**What is being asked**
With pictures excluded, output exactly the lines that run from the first line of the data below through the line containing "Six hundred and fifty.".

Rendered images with source text:
-------------------------

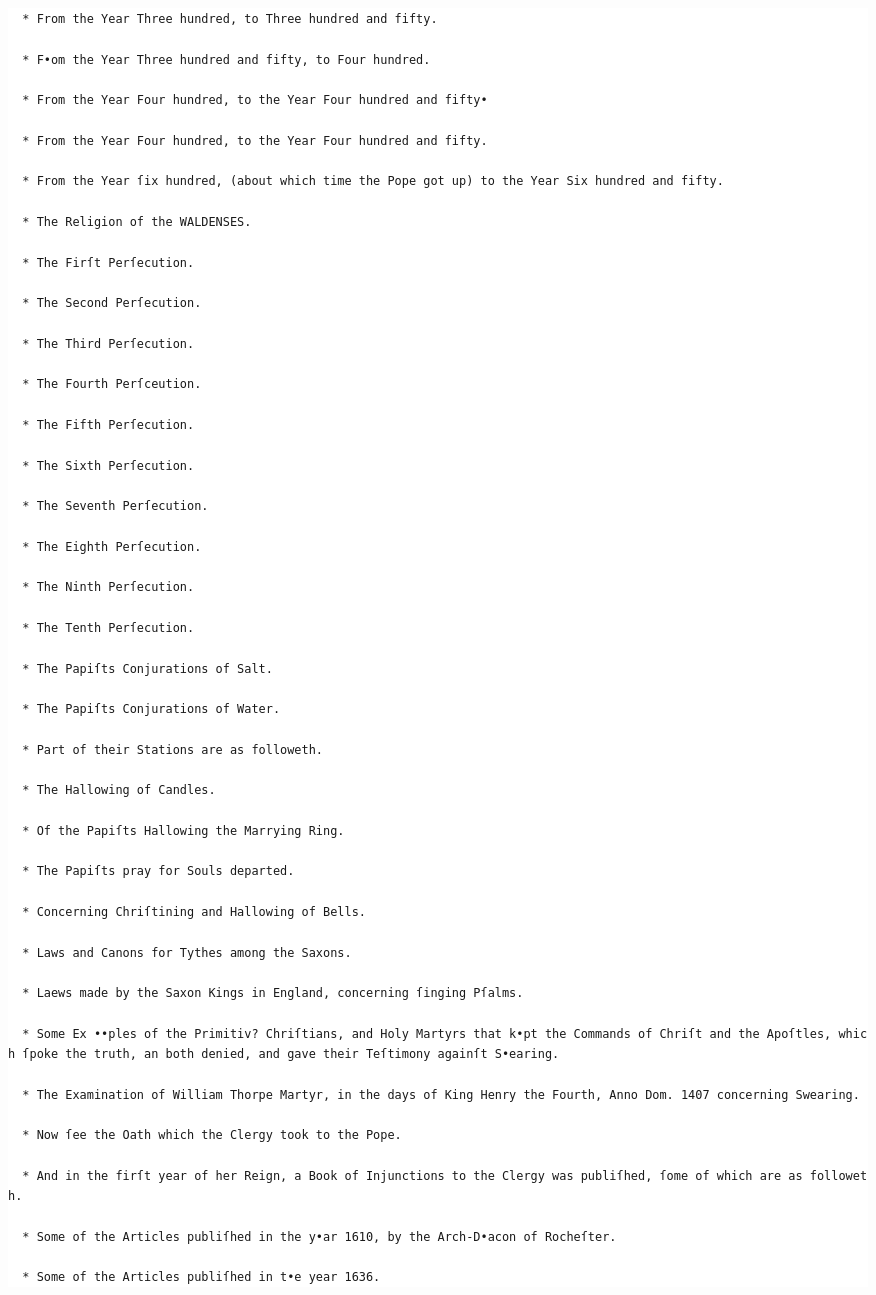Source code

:       * From the Year Three hundred, to Three hundred and fifty.

      * F•om the Year Three hundred and fifty, to Four hundred.

      * From the Year Four hundred, to the Year Four hundred and fifty•

      * From the Year Four hundred, to the Year Four hundred and fifty.

      * From the Year ſix hundred, (about which time the Pope got up) to the Year Six hundred and fifty.

      * The Religion of the WALDENSES.

      * The Firſt Perſecution.

      * The Second Perſecution.

      * The Third Perſecution.

      * The Fourth Perſceution.

      * The Fifth Perſecution.

      * The Sixth Perſecution.

      * The Seventh Perſecution.

      * The Eighth Perſecution.

      * The Ninth Perſecution.

      * The Tenth Perſecution.

      * The Papiſts Conjurations of Salt.

      * The Papiſts Conjurations of Water.

      * Part of their Stations are as followeth.

      * The Hallowing of Candles.

      * Of the Papiſts Hallowing the Marrying Ring.

      * The Papiſts pray for Souls departed.

      * Concerning Chriſtining and Hallowing of Bells.

      * Laws and Canons for Tythes among the Saxons.

      * Laews made by the Saxon Kings in England, concerning ſinging Pſalms.

      * Some Ex ••ples of the Primitiv? Chriſtians, and Holy Martyrs that k•pt the Commands of Chriſt and the Apoſtles, which ſpoke the truth, an both denied, and gave their Teſtimony againſt S•earing.

      * The Examination of William Thorpe Martyr, in the days of King Henry the Fourth, Anno Dom. 1407 concerning Swearing.

      * Now ſee the Oath which the Clergy took to the Pope.

      * And in the firſt year of her Reign, a Book of Injunctions to the Clergy was publiſhed, ſome of which are as followeth.

      * Some of the Articles publiſhed in the y•ar 1610, by the Arch-D•acon of Rocheſter.

      * Some of the Articles publiſhed in t•e year 1636.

-------------------------

**Answer**
Source code

:       * From the Year Three hundred, to Three hundred and fifty.

      * F•om the Year Three hundred and fifty, to Four hundred.

      * From the Year Four hundred, to the Year Four hundred and fifty•

      * From the Year Four hundred, to the Year Four hundred and fifty.

      * From the Year ſix hundred, (about which time the Pope got up) to the Year Six hundred and fifty.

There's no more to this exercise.